(Beginning of ENTRIES SUPPLIED)

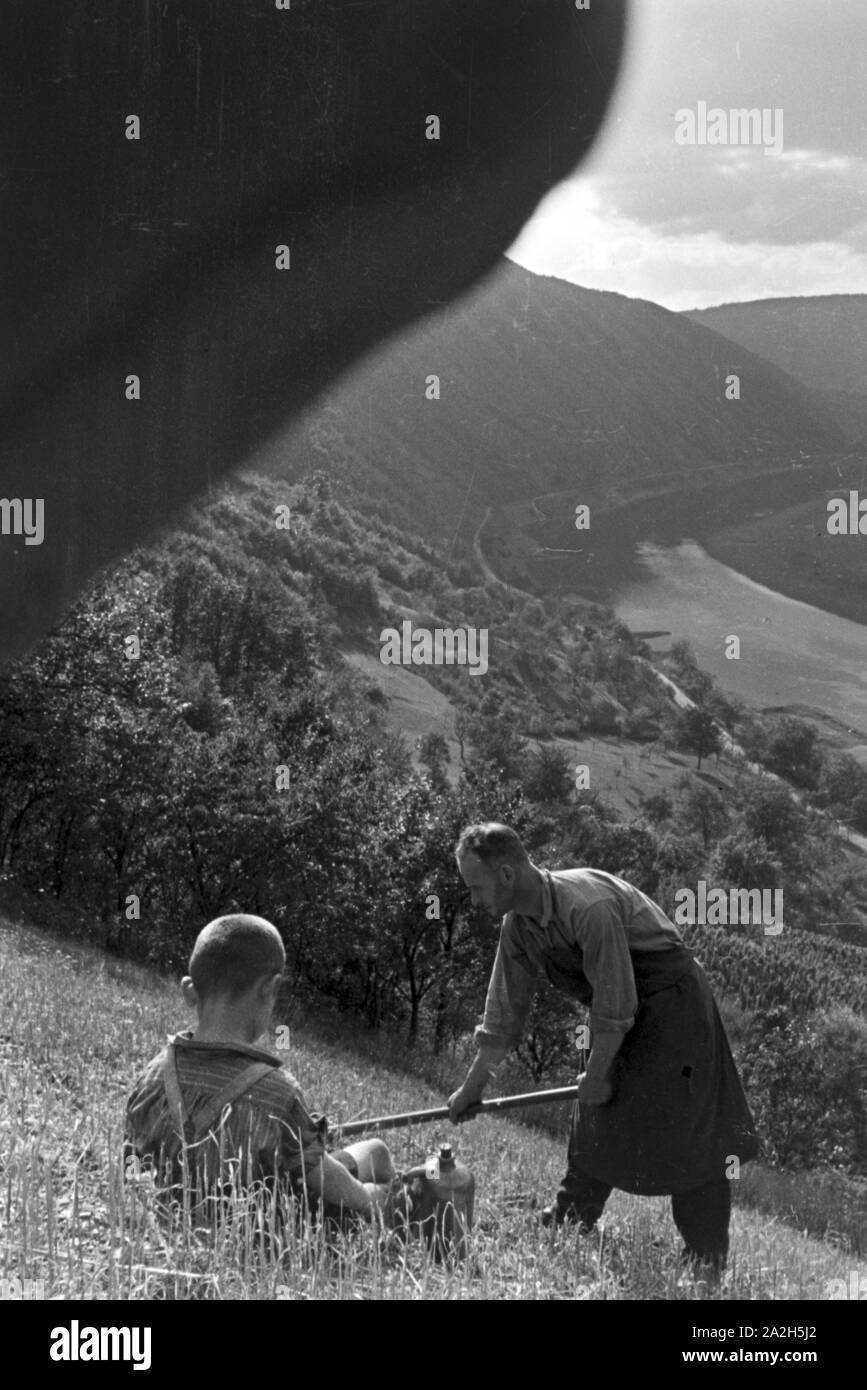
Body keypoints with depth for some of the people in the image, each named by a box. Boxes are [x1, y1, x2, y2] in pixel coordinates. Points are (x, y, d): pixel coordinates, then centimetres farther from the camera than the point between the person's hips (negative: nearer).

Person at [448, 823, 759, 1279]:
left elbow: (614, 1007, -27)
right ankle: (571, 1219, 18)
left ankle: (707, 1259, -4)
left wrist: (596, 1076, -16)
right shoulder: (517, 927, -5)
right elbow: (504, 1015, 6)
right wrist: (472, 1086, 10)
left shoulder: (589, 906, -32)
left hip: (671, 998, -8)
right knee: (592, 1123, 7)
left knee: (687, 1130, -9)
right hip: (620, 1013, 8)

(End of ENTRIES SUPPLIED)

Please write out the rows again, substituting "image coordinates" for every "pixel coordinates" and changing nothing else. Leave out the pictures.

→ **SOLUTION BELOW**
Body keypoints with depth for some of the people in the image, each named by a box. Boxes are [x1, y1, x2, y2] in image coordinates. Points are (x, y, d): image coordinates, then centimetres farther from the camera than the point between the person's hips (negative: nearer).

Person at [448, 823, 759, 1279]:
left elbow: (614, 1007, -27)
right ankle: (571, 1219, 18)
left ankle: (707, 1259, -4)
left wrist: (596, 1076, -16)
right shoulder: (517, 927, -5)
right elbow: (504, 1015, 6)
right wrist: (472, 1086, 10)
left shoulder: (589, 906, -32)
left hip: (671, 998, -8)
right knee: (592, 1123, 7)
left knee: (687, 1130, -9)
right hip: (620, 1013, 8)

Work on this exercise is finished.